"Then starboard and larboard, and this way and that,
We bang'd them and raked them, and laid their masts flat,
Till, one after t'other, they haul'd down their flag,
And an end, for that time, put to Johnny Bull's brag.
"The Detroit, and Queen Charlotte, and Lady Prevost,
Not able to fight or run, gave up the ghost:
And not one of them all from our grapplings got free,
Though we'd fifty-four guns, and they just sixty-three.
"Smite my limbs! but they all got their bellies full then,
And found what it was, boys, to buckle with men,
Who fight, or, what's just the same, think that they fight
For their country's free trade and their own native right.
"Now give us a bumper to Elliott and those
Who came up, in good time, to belabor our foes:
To our fresh-water sailors we'll toss off one more,
And a dozen, at least, to our young commodore.
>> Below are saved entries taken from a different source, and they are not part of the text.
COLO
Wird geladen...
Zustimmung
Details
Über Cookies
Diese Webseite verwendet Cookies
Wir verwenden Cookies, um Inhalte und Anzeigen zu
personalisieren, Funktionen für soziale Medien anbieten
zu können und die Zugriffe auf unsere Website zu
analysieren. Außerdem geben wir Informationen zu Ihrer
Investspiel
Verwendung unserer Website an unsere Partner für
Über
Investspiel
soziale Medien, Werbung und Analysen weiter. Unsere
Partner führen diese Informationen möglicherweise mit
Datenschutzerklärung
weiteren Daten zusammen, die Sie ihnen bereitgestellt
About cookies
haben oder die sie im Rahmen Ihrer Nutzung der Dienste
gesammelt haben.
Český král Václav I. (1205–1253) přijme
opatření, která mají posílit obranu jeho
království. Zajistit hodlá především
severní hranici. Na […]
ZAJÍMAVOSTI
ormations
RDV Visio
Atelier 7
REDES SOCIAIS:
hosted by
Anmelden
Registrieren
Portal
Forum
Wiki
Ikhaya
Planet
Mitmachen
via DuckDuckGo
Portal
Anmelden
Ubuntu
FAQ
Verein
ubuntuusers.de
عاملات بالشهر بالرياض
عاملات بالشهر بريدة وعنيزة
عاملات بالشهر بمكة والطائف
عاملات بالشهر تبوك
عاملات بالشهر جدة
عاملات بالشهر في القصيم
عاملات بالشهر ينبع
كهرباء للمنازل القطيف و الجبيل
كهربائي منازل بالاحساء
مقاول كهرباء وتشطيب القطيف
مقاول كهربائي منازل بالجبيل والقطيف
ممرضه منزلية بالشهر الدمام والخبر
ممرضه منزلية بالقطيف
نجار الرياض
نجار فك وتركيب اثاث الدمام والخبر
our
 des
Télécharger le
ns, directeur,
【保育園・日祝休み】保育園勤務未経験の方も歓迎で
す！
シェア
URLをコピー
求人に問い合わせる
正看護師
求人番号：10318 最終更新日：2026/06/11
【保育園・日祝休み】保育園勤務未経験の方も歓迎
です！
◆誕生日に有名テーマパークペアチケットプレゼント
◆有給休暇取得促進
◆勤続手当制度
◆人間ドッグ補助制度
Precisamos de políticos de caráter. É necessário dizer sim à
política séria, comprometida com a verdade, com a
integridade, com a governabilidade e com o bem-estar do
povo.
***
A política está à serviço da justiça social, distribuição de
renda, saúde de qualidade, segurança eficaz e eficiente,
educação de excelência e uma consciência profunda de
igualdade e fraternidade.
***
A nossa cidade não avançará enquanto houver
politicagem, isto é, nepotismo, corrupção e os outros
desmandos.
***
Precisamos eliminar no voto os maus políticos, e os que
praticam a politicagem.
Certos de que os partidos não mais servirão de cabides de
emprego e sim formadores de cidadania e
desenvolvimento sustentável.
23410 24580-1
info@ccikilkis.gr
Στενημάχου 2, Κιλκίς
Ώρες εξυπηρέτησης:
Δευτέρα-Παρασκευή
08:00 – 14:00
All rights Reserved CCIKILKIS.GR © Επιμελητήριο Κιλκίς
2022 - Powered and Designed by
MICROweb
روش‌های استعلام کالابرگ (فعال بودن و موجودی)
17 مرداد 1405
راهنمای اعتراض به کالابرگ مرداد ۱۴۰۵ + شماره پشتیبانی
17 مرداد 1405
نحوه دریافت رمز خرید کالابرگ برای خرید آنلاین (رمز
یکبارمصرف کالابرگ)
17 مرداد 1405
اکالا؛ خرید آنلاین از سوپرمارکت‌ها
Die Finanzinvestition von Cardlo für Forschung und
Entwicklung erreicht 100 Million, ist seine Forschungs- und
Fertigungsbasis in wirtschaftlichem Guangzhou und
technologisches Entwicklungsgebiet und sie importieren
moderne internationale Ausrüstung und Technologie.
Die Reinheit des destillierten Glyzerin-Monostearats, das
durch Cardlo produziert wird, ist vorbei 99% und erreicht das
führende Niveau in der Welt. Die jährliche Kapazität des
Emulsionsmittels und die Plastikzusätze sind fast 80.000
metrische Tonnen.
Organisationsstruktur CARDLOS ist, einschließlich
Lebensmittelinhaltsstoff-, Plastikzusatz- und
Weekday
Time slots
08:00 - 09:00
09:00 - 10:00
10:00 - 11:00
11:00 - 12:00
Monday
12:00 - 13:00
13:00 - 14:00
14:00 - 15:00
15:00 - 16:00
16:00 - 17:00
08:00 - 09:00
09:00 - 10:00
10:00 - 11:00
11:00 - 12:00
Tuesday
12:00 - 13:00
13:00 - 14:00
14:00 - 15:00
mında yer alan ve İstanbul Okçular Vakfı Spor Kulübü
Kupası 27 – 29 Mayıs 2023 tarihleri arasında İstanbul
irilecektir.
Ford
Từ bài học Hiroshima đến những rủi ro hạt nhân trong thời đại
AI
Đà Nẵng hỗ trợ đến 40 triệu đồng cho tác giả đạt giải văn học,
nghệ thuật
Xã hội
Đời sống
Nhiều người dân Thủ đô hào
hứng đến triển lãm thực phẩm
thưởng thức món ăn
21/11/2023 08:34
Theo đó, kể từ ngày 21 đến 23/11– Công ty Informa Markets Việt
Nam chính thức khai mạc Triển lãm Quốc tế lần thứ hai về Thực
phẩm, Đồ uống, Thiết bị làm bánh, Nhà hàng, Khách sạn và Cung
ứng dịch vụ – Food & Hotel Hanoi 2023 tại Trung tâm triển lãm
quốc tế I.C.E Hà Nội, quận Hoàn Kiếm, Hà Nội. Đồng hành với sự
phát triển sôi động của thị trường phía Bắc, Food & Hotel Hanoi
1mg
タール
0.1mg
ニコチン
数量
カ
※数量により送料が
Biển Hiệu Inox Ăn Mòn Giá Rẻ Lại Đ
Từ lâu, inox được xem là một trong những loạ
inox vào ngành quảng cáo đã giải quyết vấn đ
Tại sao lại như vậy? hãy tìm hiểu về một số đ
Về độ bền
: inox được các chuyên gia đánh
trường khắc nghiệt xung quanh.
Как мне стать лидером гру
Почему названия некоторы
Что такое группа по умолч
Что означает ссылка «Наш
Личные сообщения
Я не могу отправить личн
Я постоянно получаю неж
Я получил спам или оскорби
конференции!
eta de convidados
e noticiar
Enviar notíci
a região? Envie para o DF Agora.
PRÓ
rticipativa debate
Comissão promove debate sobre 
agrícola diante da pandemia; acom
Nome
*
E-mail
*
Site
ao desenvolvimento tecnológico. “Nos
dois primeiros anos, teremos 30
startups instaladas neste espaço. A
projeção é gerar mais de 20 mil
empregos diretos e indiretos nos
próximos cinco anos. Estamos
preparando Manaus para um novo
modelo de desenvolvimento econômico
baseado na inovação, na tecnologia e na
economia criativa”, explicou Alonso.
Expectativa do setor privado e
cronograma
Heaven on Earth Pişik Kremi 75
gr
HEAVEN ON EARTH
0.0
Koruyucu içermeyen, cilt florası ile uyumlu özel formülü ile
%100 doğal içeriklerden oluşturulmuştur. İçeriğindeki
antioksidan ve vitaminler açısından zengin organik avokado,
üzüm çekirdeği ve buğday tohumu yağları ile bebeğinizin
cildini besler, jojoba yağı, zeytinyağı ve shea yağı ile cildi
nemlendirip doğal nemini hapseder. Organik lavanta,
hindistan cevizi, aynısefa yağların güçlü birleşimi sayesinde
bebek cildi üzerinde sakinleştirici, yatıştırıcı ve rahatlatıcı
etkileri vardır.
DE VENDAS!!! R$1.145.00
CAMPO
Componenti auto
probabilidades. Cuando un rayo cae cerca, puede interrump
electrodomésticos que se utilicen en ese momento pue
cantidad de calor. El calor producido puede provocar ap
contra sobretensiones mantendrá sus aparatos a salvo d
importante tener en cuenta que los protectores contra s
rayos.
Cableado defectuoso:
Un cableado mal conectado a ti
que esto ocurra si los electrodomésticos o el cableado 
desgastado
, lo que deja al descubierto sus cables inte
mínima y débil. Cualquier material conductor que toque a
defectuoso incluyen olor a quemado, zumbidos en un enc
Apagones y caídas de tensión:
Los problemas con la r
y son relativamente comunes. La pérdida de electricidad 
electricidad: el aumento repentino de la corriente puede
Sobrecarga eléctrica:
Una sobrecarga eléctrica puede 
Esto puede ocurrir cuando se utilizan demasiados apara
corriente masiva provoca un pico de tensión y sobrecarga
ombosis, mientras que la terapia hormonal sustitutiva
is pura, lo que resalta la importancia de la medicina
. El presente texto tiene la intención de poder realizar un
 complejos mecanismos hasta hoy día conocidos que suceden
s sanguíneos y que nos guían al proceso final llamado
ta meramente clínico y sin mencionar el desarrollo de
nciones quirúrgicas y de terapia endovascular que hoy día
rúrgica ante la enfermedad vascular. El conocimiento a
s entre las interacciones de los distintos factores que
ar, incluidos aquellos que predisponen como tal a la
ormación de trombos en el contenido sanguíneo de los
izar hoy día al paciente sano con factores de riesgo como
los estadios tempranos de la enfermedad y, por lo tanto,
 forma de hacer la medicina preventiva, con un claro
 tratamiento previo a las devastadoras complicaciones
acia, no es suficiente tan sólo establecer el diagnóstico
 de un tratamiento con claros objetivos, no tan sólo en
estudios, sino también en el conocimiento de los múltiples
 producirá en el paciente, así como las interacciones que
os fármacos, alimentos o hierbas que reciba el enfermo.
"And though Britons may brag of their ruling the ocean,
And that sort of thing, by the Lord, I've a notion,
I'll bet all I'm worth—who takes it—who takes?
Though they're lords of the sea, we'll be lords of the lakes."
Immediately on receiving the surrender, Perry wrote with a pencil on the back of an old letter, using his cap for a desk, his famous message, "We have met the enemy and they are ours—two ships, two brigs, one schooner, and one sloop," and dispatched it to General Harrison.
PERRY'S VICTORY—A SONG
[September 10, 1813]
Columbia, appear!—To thy mountains ascend,
And pour thy bold hymn to the winds and the woods;
Columbia, appear!—O'er thy tempest-harp bend,
And far to the nations its trumpet-song send,—
Let thy cliff-echoes wake, with their sun-nourish'd broods,
And chant to the desert—the skies—and the floods,
And bid them remember,
The Tenth of September,
When our Eagle came down from her home in the sky—
And the souls of our heroes were marshall'd on high.